JAKARTA, HUMAS MKRI - Sidang pengujian Undang-Undang Nomor 7 Tahun 2014 tentang Perdagangan (UU Perdagangan) kembali digelar Mahkamah Konstitusi (MK), pada Selasa (28/6/2022). Permohonan pengujian UU Perdagangan perkara Nomor 51/PUU-XX/2022 ini diajukan oleh Muhammad Hasan Basri yang merupakan pedagang lalapan/pecel lele. Pemohon mengujikan Pasal 29 ayat (1) UU Perdagangan yang menyatakan, “Pelaku Usaha dilarang menyimpan Barang kebutuhan pokok dan/atau Barang penting dalam jumlah dan waktu tertentu pada saat terjadi kelangkaan Barang, gejolak harga, dan/atau hambatan lalu lintas Perdagangan Barang.”

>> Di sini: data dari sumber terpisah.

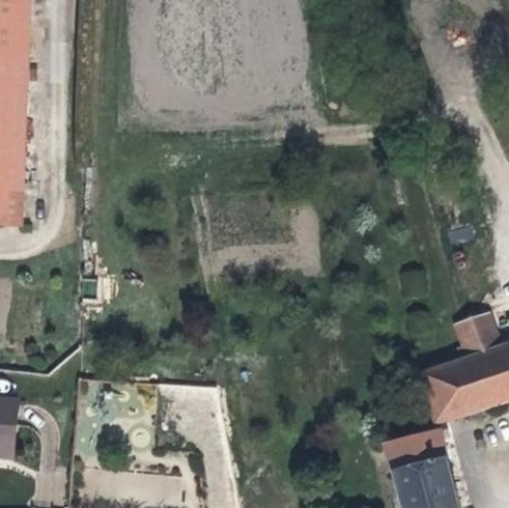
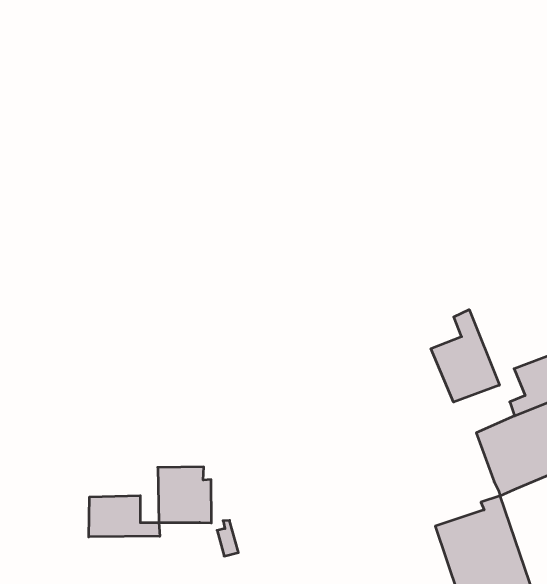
building: none -> [431,310,499,402]
building: none -> [89,496,160,537]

Agenda persidangan yang digelar secara daring hari ini adalah mendengar keterangan Presiden (Pemerintah) dan DPR. Pemerintah diwakili oleh Frida Adiati yang merupakan Staf Ahli Bidang Perdagangan Jasa Kementerian Perdagangan. Frida mengatakan ketentuan dalam Pasal 29 ayat (1) UU Perdagangan memberikan perlindungan serta menjamin ketersediaan barang pokok termasuk minyak goreng (migor), sehingga masyarakat Indonesia termasuk Pemohon selaku pelaku usaha dapat terus tercukupi kebutuhan pokoknya.

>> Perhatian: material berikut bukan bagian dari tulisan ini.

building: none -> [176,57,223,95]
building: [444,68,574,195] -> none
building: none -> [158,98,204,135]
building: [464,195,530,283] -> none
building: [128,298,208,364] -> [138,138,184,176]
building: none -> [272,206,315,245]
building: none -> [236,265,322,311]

“Pengaturan Pasal a quo tidak menghambat ataupun menghalangi hak pemohon untuk dapat memiliki pekerjaan dan penghidupan yang layak bagi kemanusiaan. Pemohon tetap dapat bekerja dengan menjalani profesinya maupun alternatif pekerjaan lainnya sesuai kehendak Pemohon,” kata Frida secara daring kepada panel hakim konstitusi yang dipimpin Wakil Ketua MK Aswanto.
Lebih lanjut Frida mengatakan dengan berlakunya ketentuan Pasal tersebut maka pemerintah dapat merumuskan kebijakan-kebijakan pengendalian harga serta distribusi minyak goreng. Pemerintah telah mengupayakan ketersediaan minyak goreng curah dan kemasan sederhana dengan harga terjangkau di masyarakat. Salah satu upaya pemerintah adalah dengan memberikan subsidi pada kemasan minyak goreng sederhana guna mewujudkan ketersediaan dan kestabilan minyak goreng yang terjangkau oleh masyarakat termasuk usaha mikro, kecil, dan menengah.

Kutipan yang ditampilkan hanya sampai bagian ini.